UFOP welcomes vote to exclude palm oil for biofuel use
Berlin, 11th April 2017 – The European Parliament has approved the initiative report on the subject “Palm oil and the uprooting of rainforests” with an overwhelming majority. The European Parliament supports the move to exclude palm oil as a raw material for energetic use from 2020, at the same time acknowledging the sustainability of biofuels made from oil plants (rapeseed and sunflower) grown within Europe.
The Union for the Promotion of Oil and Protein Plants (UFOP) especially welcomes the decision and the request of the European Parliament to the EU Commission to establish regulations for excluding palm oil for energetic use from 2020. UFOP stresses that this step is long overdue with reference to the criticism repeatedly expressed by the Union that the consumer countries permit slash-and-burn deforestation despite the public sustainability debate on the future orientation of biofuel policy. However, the report explicitly certifies the sustainability for rapeseed and sunflowers if they are produced in the EU.
At the same time, these crop types are by far the most important domestic and GM-free protein source for animal feed, emphasises the UFOP. In 2015, for the first time more rapeseed meal than soya meal was used in Germany. The driving force of this demand is the increase in dairy products, eggs and beef products, which are distinguished by the label “without genetic modification”.
Rapeseed and sunflowers are unparalleled as bloomers in Northern and Southern Europe with their positive effects in crop rotations. However, the achieved acreage can only be economically stabilised if the biofuel market remains open as a sales option for sustainably certified rapeseed oil after 2020. UFOP demands that the cap for biofuels made from cultivated biomass already politically coordinated in the iLUC Directive in 2015 remains unchanged at 7 percent after 2020. However, the cap must be limited to crop types that at the same time supply high-quality protein or other high-quality animal feed as a by-product. The Union recalls that, with the iLUC Directive, the Member States are already authorised to define a lower cap nationally.

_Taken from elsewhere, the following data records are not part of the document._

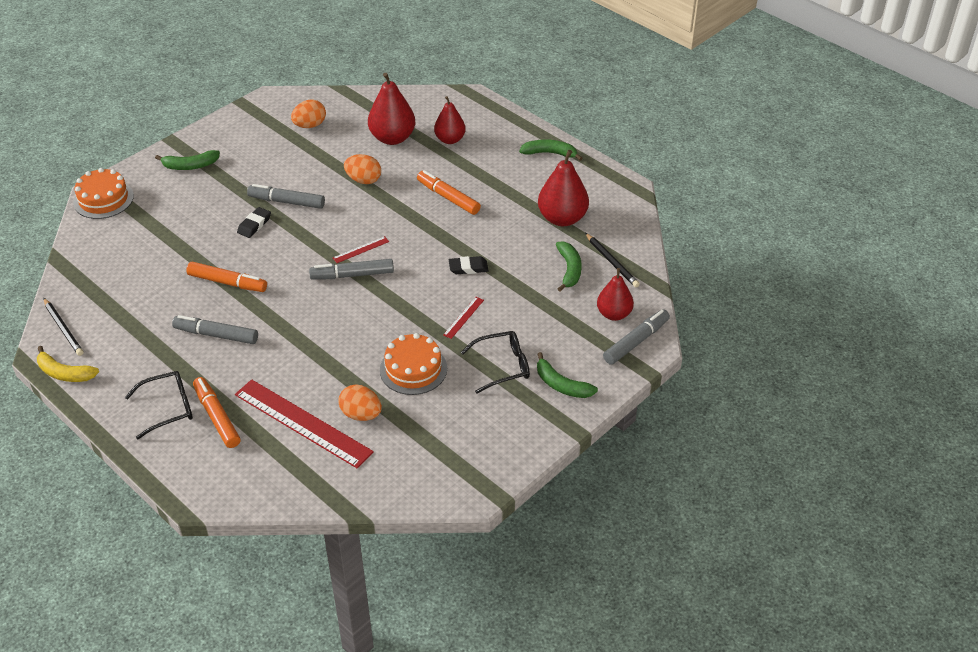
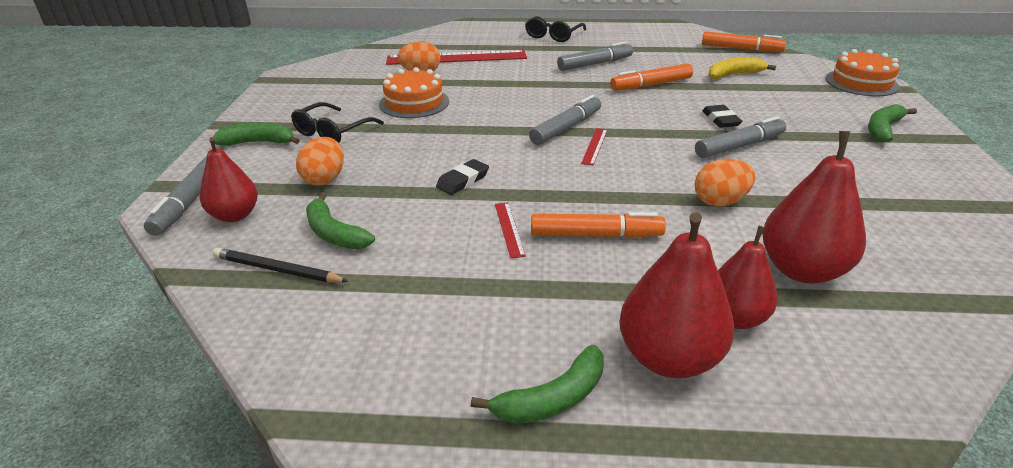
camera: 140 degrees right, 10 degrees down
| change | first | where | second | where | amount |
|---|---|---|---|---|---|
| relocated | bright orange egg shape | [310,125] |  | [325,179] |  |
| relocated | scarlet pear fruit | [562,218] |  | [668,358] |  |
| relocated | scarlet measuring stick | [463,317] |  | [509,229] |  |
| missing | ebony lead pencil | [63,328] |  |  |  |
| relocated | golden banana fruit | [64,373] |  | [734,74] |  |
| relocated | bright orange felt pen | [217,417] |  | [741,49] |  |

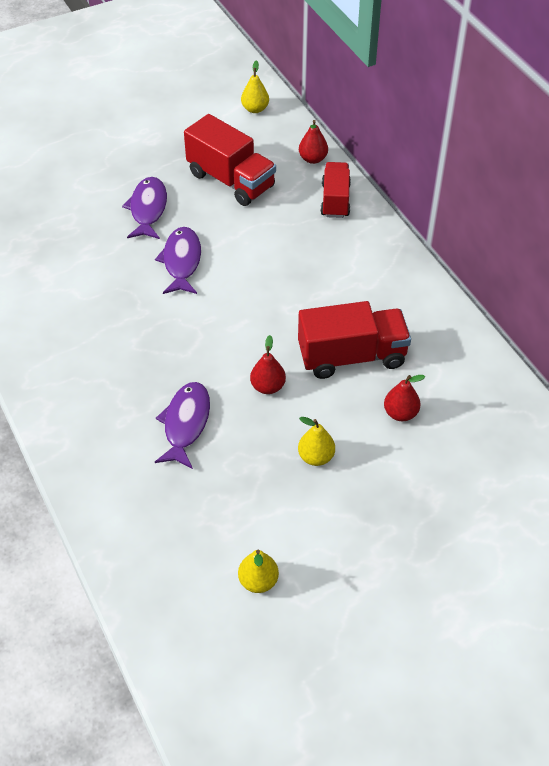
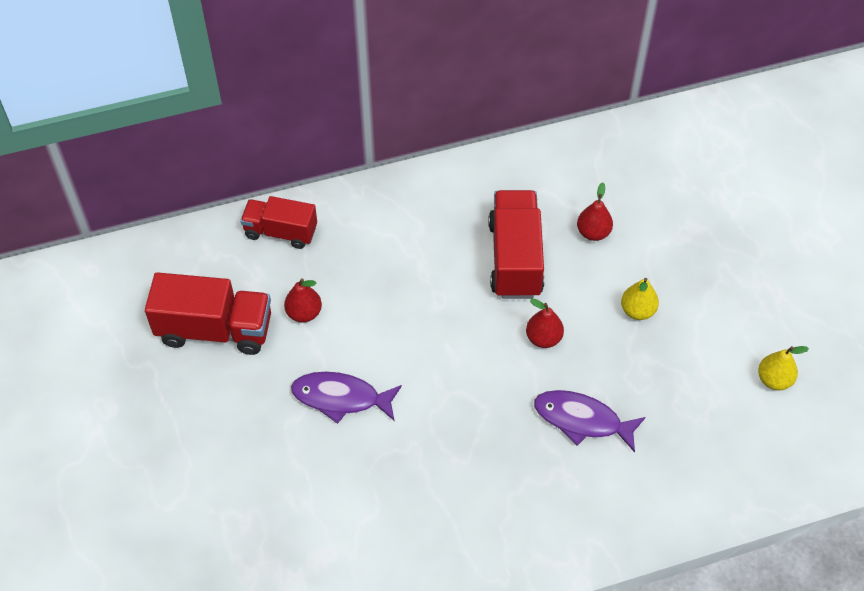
camera: 80 degrees left, 5 degrees up
| change | first | where | second | where | amount |
|---|---|---|---|---|---|
| missing | golden pear fruit | [255,109] |  |  |  |
| spun | scarlet truck | [231,180] |  | [215,330] | 45 degrees clockwise |
| relocated | scarlet pear fruit | [313,159] |  | [304,313] |  |
| missing | purple fish | [148,209] |  |  |  |

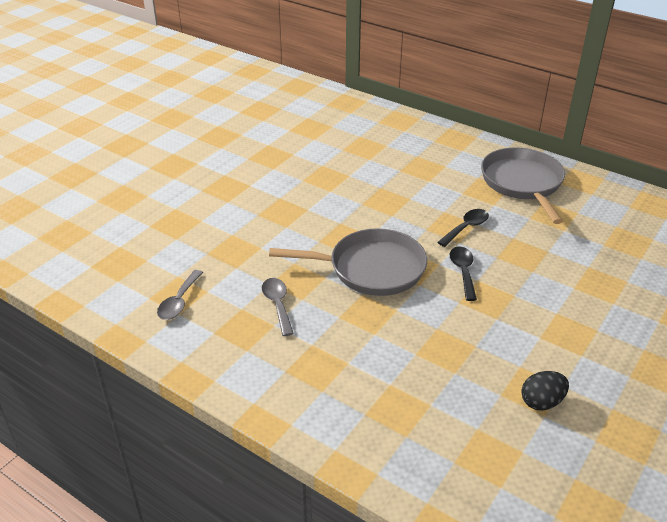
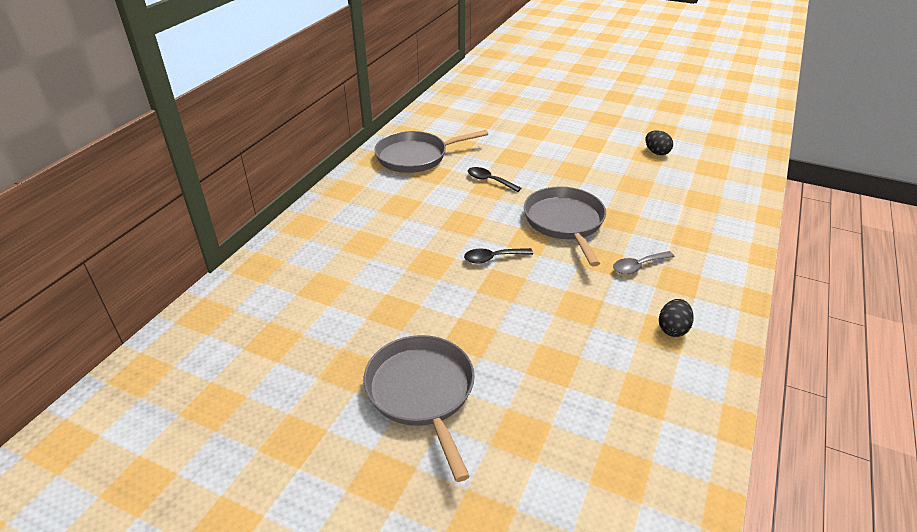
camera: 100 degrees left, 0 degrees up
| change | first | where | second | where | amount |
|---|---|---|---|---|---|
| relocated | ebony teaspoon | [463,271] |  | [492,258] |  |
| exchanged | gray teaspoon | [179,302] | ebony egg shape | [672,329] |  |
| appeared |  |  | gray skillet | [422,392] |  |

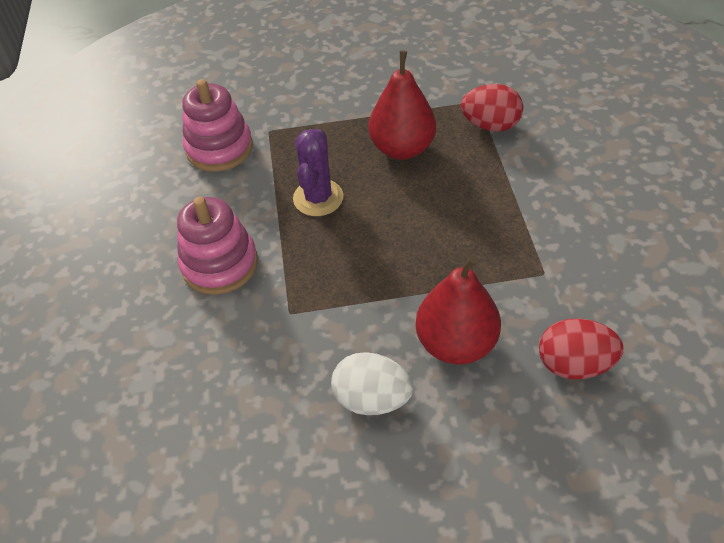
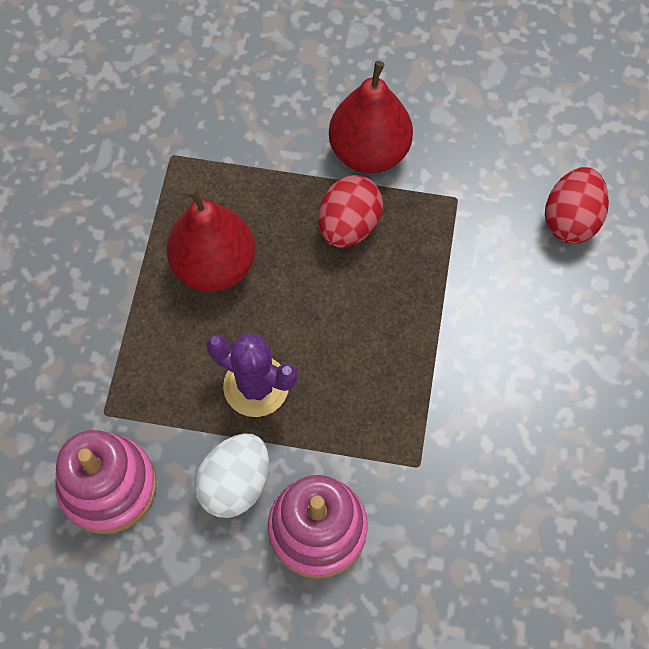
camera: 75 degrees left, 15 degrees up
| change | first | where | second | where | amount |
|---|---|---|---|---|---|
| relocated | scarlet egg shape | [490,125] |  | [349,226] |  |
| relocated | scarlet pear fruit | [455,343] |  | [369,152] |  |
| relocated | white egg shape | [372,398] |  | [235,483] |  |

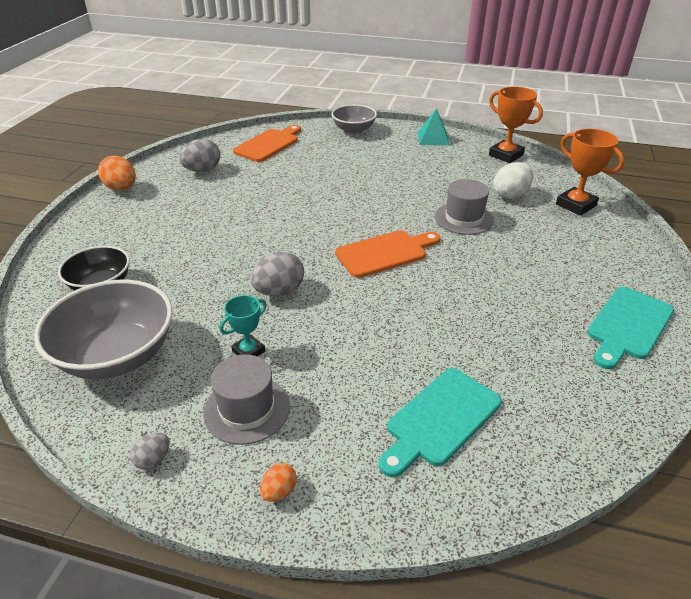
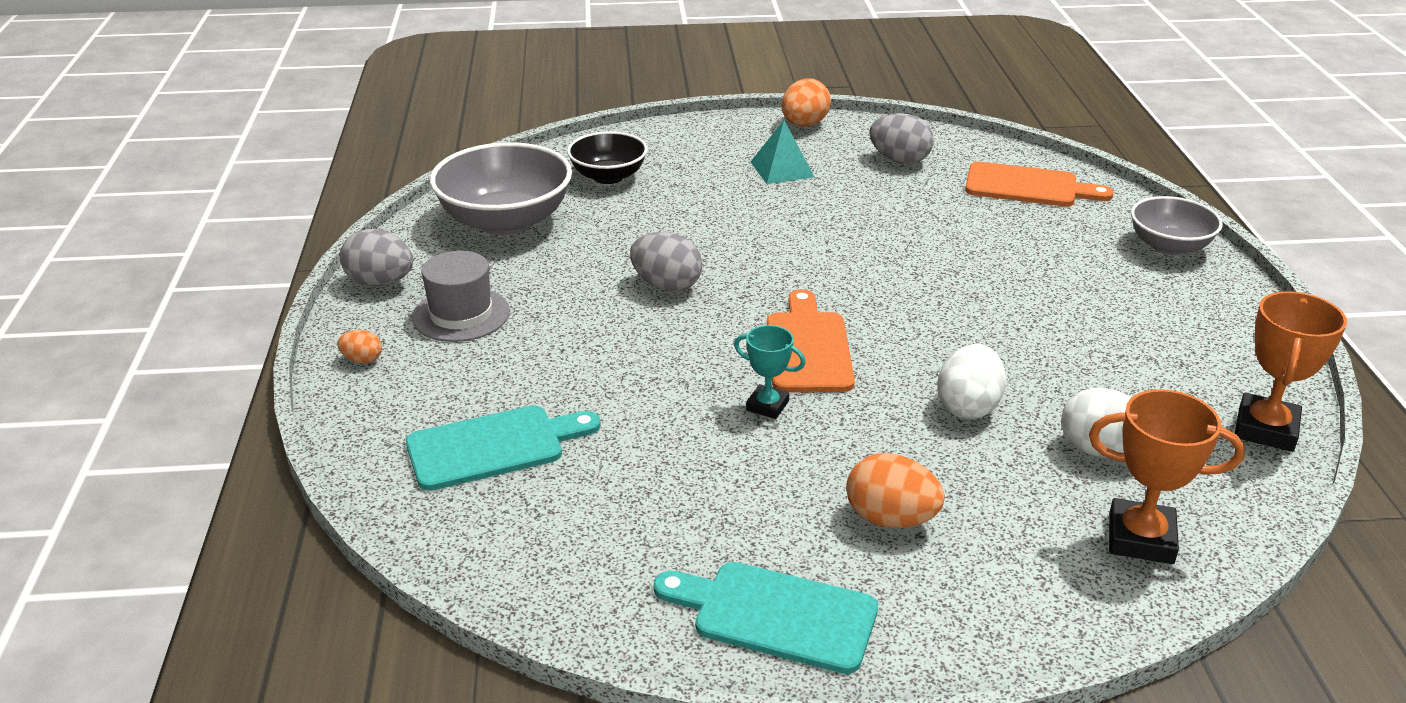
camera: 70 degrees right, 5 degrees down
| change | first | where | second | where | amount |
|---|---|---|---|---|---|
| relocated | teal solid pyramid | [433,138] |  | [782,169] |  |
| spun | bright orange award cup | [575,205] |  | [1140,538] | 75 degrees clockwise |
| exchanged | gray top hat | [463,218] | white egg shape | [968,407] |  |
| spun | bright orange chopping board | [385,253] |  | [808,348] | 135 degrees counterclockwise |
| relocated | teal award cup | [248,351] |  | [767,406] |  |
| spun | teal chopping board | [440,419] |  | [494,447] | 135 degrees clockwise |
| size | gray egg shape | [153,459] |  | [380,282] | x1.87 |
| appeared |  |  | bright orange egg shape | [890,519] |  |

Instead of this, the Commission shall acknowledge the criticism expressed in the report on the quality of the certification systems approved by the Commission and implementation by the certification bodies to improve and inspect the sustainability criteria, confirms the UFOP. With the “GRAS Tool” promoted by the Federal Ministry for the Environment, a process-related sustainability certification beginning on the cultivated area or plantation is already possible through satellite monitoring. The mapping of the acquisition of land of small-scale farmers called for in the report could also be implemented in due course, emphasises the UFOP.